#### Your instructions
Your answer must be the records below, given again exactly, with no pictures in it.

#### Task material
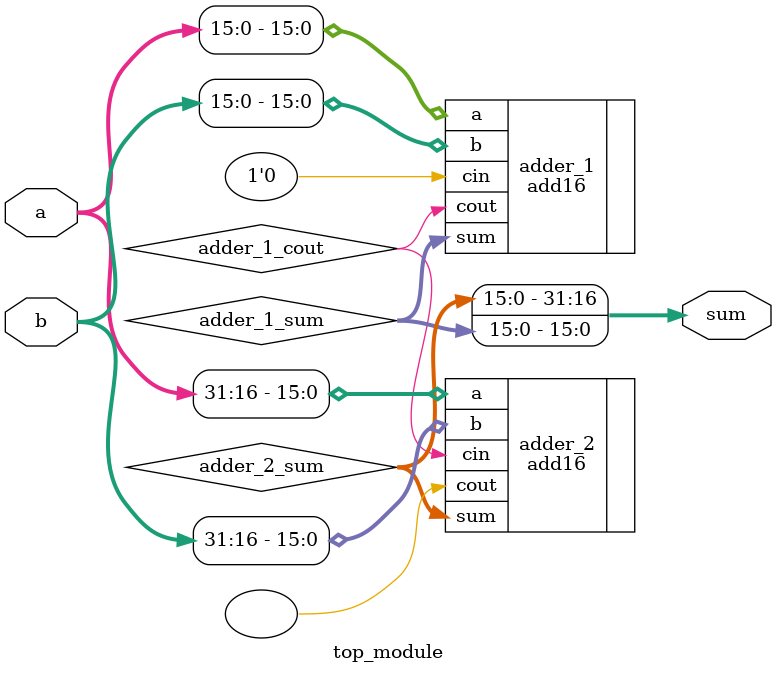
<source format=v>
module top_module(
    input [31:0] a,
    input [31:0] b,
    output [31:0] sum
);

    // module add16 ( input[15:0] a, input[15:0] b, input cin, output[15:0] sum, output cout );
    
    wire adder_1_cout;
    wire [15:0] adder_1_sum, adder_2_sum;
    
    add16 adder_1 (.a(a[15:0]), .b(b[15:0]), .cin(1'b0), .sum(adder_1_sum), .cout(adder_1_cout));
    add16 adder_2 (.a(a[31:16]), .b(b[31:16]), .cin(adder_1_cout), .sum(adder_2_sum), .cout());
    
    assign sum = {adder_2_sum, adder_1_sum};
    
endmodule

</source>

#### Answer to this problem
<source format=v>
module top_module(
    input [31:0] a,
    input [31:0] b,
    output [31:0] sum
);

    // module add16 ( input[15:0] a, input[15:0] b, input cin, output[15:0] sum, output cout );
    
    wire adder_1_cout;
    wire [15:0] adder_1_sum, adder_2_sum;
    
    add16 adder_1 (.a(a[15:0]), .b(b[15:0]), .cin(1'b0), .sum(adder_1_sum), .cout(adder_1_cout));
    add16 adder_2 (.a(a[31:16]), .b(b[31:16]), .cin(adder_1_cout), .sum(adder_2_sum), .cout());
    
    assign sum = {adder_2_sum, adder_1_sum};
    
endmodule

</source>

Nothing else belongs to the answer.